The Circular set out the types of contents that are prohibited from being posted on a Platform ("Prohibited Contents"). These Prohibited Contents are divided into negative and illegal contents, as follows:
- Gambling, lottery, and/or betting-related contents;
- Provocative contents (such as discrimination, abuse, and hate crimes);
- Potentially frightening contents;
- Materials that infringe other parties' intellectual property rights;
- Hacking and/or cracking services;
- Services related to provision of or access to narcotics;
- Misleading information (such as fraud and money-laundering schemes);
- Human or human organ trafficking;
- Cigarette-related materials.
- Weapons, military products, and/or explosives;
- Prohibited drugs, foods, and/or beverages;
- Protected flora and fauna;
- Prohibited and/or uncertified devices (such as telecommunication devices);
- Hazardous chemicals and substances;
- Government-subsidized housing;
- Services offering uncertified marriages;
- Health-related contents that do not comply with applicable laws and regulations.
Failure to comply with the provisions under the Circular may trigger the imposition of sanctions provided under the EIT Law. Criminal sanctions in the form of imprisonment and fines for acts conducted on Platforms may be imposed for violations of the EIT Law, such as violation of privacy, indecent contents, insults or defamations, misleading information that could harm consumers, and hate speech or hostility against individuals with a certain ethnicity, religion or race. In addition, Providers and Merchants should also keep in mind the Indonesian Government’s authority to directly cut access to any prohibited content or request the Providers to delete or block such content.

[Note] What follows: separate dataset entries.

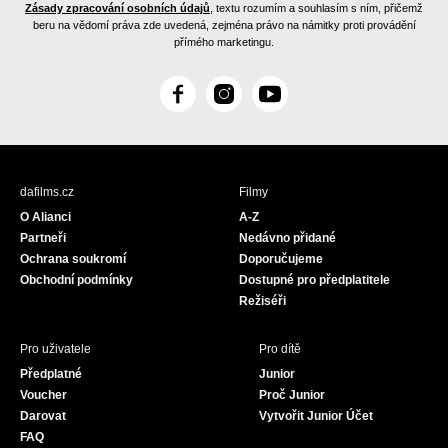
Zásady zpracování osobních údajů
, textu rozumím a souhlasím s ním, přičemž
beru na vědomí práva zde uvedená, zejména právo na námitky proti provádění
přímého marketingu.
F
I
Y
a
n
o
c
s
u
e
t
T
b
a
u
dafilms.cz
Filmy
o
g
b
O Alianci
A-Z
o
r
e
Partneři
Nedávno přidané
k
a
Ochrana soukromí
Doporučujeme
m
Obchodní podmínky
Dostupné pro předplatitele
Režiséři
Pro uživatele
Pro dítě
Předplatné
Junior
Voucher
Proč Junior
Darovat
Vytvořit Junior Účet
FAQ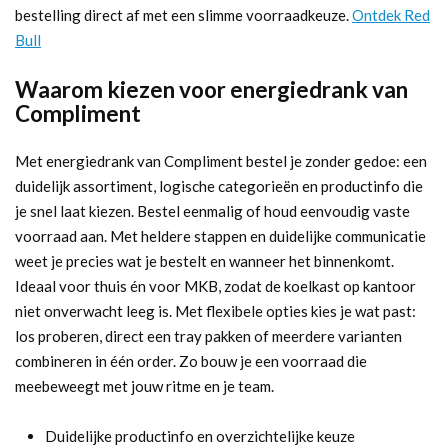
bestelling direct af met een slimme voorraadkeuze.
Ontdek Red
Bull
Waarom kiezen voor energiedrank van
Compliment
Met energiedrank van Compliment bestel je zonder gedoe: een
duidelijk assortiment, logische categorieën en productinfo die
je snel laat kiezen. Bestel eenmalig of houd eenvoudig vaste
voorraad aan. Met heldere stappen en duidelijke communicatie
weet je precies wat je bestelt en wanneer het binnenkomt.
Ideaal voor thuis én voor MKB, zodat de koelkast op kantoor
niet onverwacht leeg is. Met flexibele opties kies je wat past:
los proberen, direct een tray pakken of meerdere varianten
combineren in één order. Zo bouw je een voorraad die
meebeweegt met jouw ritme en je team.
Duidelijke productinfo en overzichtelijke keuze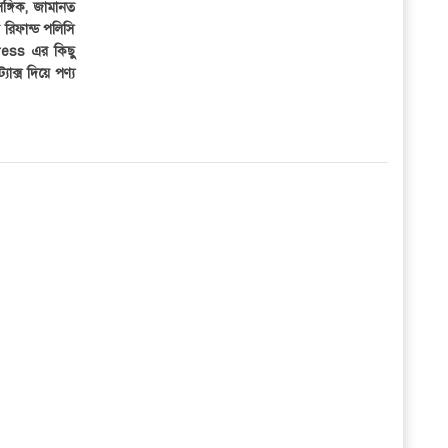
সঙ্গিক, জামানত
র রিফান্ড পলিসি
ress এর কিছু
্যাক্স দিয়ে পণ্য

The Circular provides some basic guidelines to support the safe harbor policy that aims to protect the e-commerce (marketplace) industry in general, and protect Providers in particular.

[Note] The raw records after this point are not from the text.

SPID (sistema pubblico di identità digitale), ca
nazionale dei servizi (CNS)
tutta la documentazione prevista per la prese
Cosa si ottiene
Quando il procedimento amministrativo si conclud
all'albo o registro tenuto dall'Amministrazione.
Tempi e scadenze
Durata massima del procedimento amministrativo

It remains to be seen how the obligations and responsibility of Providers over contents uploaded on their Platform will be enforced. The Circular does not provide clear parameters on how Providers should actively monitor the uploaded contents. For example, it is unclear whether Providers can continue their common practice of making a disclaimer that they are not liable for the contents uploaded by the Merchants on the Platforms, relying only on the warranties under the T&C.
Further, it is not clear whether the obligation to "actively evaluate and monitor Merchants' activities in their Platforms" will require Providers to establish an advanced contents filtering system in their Platforms. We await further clarification from the MOCI on these issues.
We are also looking forward to MOCI issuing a regulation to implement the safe harbor policy for online social media platforms.